I’ve enjoyed making interactive explainers for complex concepts as a teaching tool. But they used to be extremely time consuming to make until AI reduced the cost of programming dramatically. Each concept requires a different and complex set of primitives to explain well.
I made this one about the Giant Component in social networks recently, but this had me realize that making these is great practice for using AI in coding.
Sometimes I start with very general prompts and am pleasantly surprised by the results — AI Dev Tips - Ask dumb questions be pleasantly surprised. Sometimes I have to refine endlessly to get something intuitive. In general, it’s great practice for pushing the limits of how
I communicate something complex to a model.- I often use the LLM for testing out the text content. I’ve found Claude to be very good at intuitive, analogous explanations, but also quite unnecessarily wordy. A great test of how a model communicates something complex to a human.

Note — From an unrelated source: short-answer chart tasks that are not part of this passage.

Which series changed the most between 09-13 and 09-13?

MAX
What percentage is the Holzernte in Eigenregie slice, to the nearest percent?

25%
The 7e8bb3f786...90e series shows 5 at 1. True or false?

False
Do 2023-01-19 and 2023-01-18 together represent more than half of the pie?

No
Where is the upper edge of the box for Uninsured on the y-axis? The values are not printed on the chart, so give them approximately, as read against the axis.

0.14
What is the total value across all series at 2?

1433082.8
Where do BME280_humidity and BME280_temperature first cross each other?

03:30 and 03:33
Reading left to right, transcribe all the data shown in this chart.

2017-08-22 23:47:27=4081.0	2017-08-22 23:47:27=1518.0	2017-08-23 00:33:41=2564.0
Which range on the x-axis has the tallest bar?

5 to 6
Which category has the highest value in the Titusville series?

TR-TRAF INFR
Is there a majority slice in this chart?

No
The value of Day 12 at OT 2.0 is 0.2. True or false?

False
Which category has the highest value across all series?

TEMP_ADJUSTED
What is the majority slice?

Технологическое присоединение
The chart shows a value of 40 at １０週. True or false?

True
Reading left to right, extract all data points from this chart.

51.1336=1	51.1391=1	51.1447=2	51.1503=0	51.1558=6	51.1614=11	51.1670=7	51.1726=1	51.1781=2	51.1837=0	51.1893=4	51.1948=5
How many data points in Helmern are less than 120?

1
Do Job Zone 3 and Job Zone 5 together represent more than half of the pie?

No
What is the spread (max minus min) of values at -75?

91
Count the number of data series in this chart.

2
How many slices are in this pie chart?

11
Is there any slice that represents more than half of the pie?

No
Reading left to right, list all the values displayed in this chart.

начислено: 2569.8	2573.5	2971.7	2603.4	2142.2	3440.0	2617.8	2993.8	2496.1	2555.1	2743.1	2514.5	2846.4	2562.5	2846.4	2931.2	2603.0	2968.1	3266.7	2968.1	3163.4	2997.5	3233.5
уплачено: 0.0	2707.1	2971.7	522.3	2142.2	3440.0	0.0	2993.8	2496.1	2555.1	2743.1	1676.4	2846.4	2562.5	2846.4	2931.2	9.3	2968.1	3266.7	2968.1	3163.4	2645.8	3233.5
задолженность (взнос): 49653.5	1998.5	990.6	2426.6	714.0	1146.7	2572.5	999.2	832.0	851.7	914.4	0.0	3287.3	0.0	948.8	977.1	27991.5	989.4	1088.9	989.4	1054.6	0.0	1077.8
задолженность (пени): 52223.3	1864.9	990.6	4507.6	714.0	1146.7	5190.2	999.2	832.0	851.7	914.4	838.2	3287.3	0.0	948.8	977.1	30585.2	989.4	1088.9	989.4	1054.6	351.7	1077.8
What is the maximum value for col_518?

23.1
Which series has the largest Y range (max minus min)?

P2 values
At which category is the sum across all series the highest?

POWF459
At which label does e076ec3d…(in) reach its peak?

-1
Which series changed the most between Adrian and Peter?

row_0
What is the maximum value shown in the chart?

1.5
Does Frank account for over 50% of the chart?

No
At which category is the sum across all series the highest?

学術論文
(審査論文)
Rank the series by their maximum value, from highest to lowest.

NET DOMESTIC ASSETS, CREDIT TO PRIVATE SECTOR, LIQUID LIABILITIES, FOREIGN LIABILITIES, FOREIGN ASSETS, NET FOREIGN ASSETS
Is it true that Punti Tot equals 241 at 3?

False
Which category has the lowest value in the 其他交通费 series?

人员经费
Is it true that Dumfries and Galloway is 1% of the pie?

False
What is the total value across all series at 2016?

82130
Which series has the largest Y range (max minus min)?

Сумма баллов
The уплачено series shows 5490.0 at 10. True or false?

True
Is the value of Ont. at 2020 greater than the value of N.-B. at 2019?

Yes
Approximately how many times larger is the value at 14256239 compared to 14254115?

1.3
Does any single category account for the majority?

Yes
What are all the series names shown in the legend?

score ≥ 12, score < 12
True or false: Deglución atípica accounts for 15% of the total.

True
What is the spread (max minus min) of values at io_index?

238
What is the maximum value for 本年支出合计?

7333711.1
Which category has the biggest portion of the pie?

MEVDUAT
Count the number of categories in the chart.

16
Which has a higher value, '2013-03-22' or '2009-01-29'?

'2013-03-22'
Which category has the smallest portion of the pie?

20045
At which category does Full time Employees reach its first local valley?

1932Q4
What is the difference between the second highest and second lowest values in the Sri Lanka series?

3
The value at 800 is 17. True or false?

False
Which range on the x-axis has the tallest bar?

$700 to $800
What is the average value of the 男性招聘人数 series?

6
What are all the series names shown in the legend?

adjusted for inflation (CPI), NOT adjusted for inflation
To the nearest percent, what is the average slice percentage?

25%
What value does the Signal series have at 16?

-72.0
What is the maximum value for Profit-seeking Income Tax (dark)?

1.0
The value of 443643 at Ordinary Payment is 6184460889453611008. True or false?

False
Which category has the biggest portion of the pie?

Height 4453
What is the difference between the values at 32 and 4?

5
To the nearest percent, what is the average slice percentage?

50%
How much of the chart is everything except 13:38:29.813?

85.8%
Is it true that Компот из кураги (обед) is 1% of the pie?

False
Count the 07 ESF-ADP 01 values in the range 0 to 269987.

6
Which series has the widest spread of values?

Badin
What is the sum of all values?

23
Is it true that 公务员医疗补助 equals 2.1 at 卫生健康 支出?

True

- I like that they’re small isolated projects, so I get to try them for very different things. — Giant component tested out graph layouts
- Entropy components tested out the LLM’s ability to do an intuitive text explanation
- Normal distribution emergence tested out making a very specific interactive UI using simple primitives like tables
- ChatGPT stats tested out LLM humor. It was very mid and interpolative.
I’m sure there are more patterns I could use, but I’m already spending a lot of time on them.